- _Passage to read_
Guess what?  After attempting to help the teacher I met last week at Summer Bay, she did cancel the contract.  I did not hear from her since she left Orlando last Sunday.  I left a message earlier in the week and got no reply.  I also sent a few emails.  So, today I called again to remind her that today was the final day to cancel the contract.  Well, the lady told me that she did cancel SB, but after leaving Orlando and going to Ft. Lauderdale for the second part of the timeshare promotion, she bought 82,000 points at Vacation Village at Weston for $12,000, *every other year!!!  *The resort threw in a bonus week to be used every year.  I figured that there was no point in bursting this ladies' bubble.  She really thinks that she got a great deal.  I'm finished trying to help folks save money.  Some people just refuse to listen and would rather buy from the developer.  Just wait until the lady tries to use that so-called bonus week.


----------



## Blondie (Aug 1, 2007)

WOW- any how many times have we heard stories like that on Tug?  Some people have more money than brains. Or, they have no brains and NO money now. That place is available on every exchange list for FLa you can get with even the weakest trader.  Dumb, Dumb.  As they say- no good deed goes unpunished.


----------



## rickandcindy23 (Aug 1, 2007)

That really is a shame, bcause with RCI, a point really is a point; there are no differences in points.    Her maintenance fees will be pretty high, too, being in Florida.


----------



## mechael (Aug 17, 2007)

- _Information supplied_
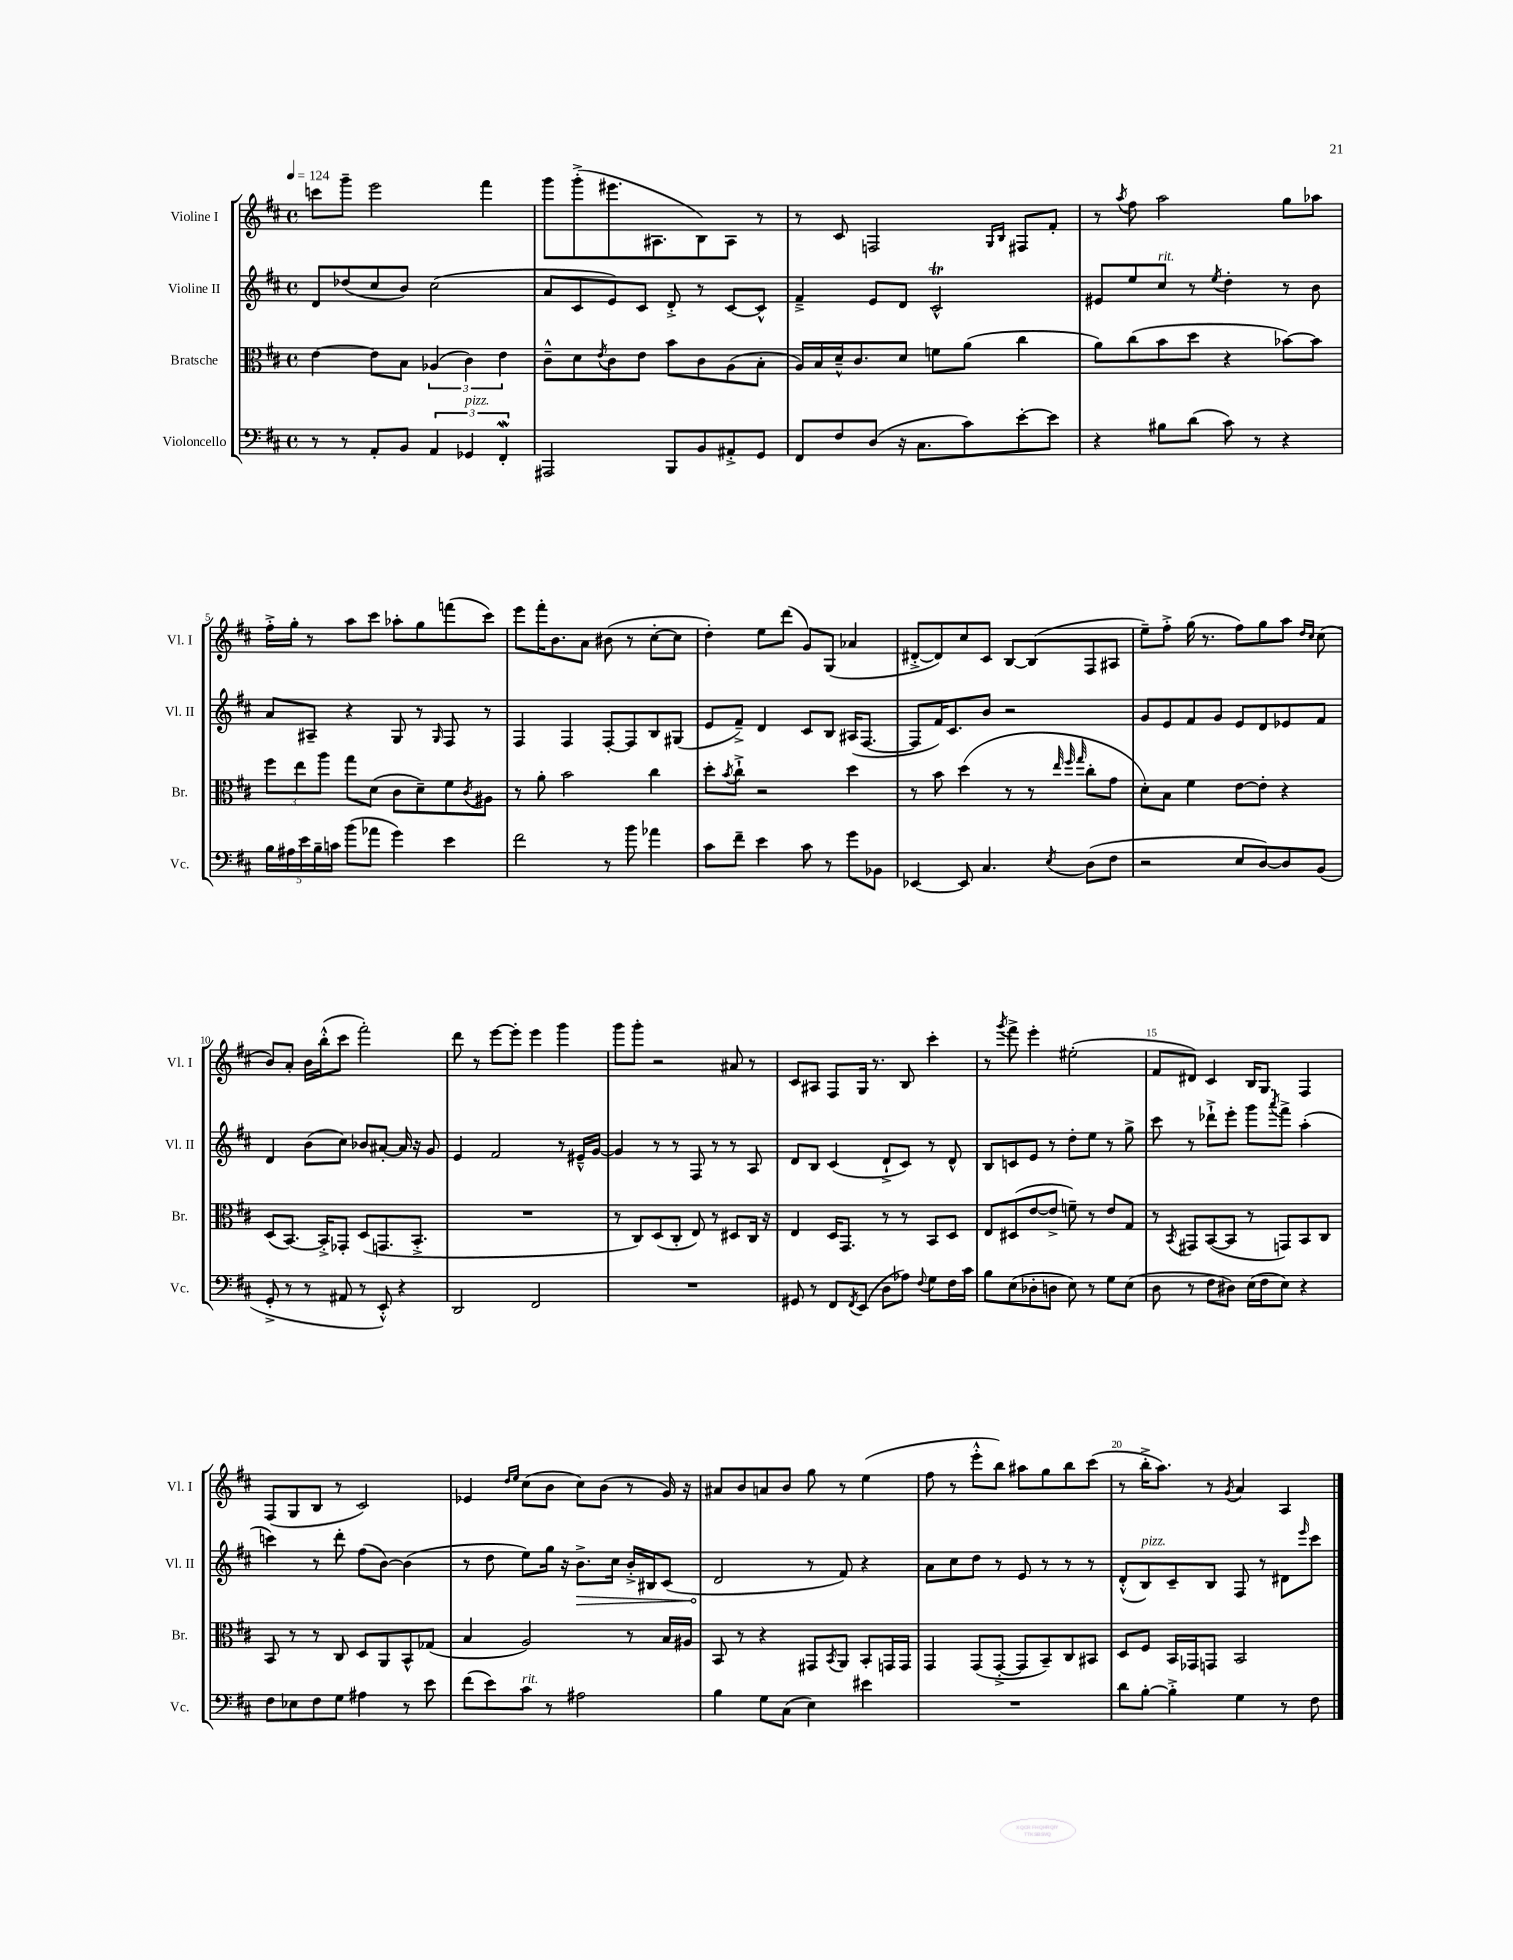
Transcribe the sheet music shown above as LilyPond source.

- _Instructions for the task_
Answer these questions about the timeshare thread.
(a) How many points did the teacher buy at Vacation Village at Weston, and for what price?
(b) Where does Blondie say that place is available?
(c) According to rickandcindy23, why will the teacher's maintenance fees be high?
The data have no connection to the timeshare thread.

- _Correct output_
(a) 82,000 points for $12,000, every other year.
(b) On every exchange list for Florida, which even the weakest trader can get.
(c) Because the resort is in Florida.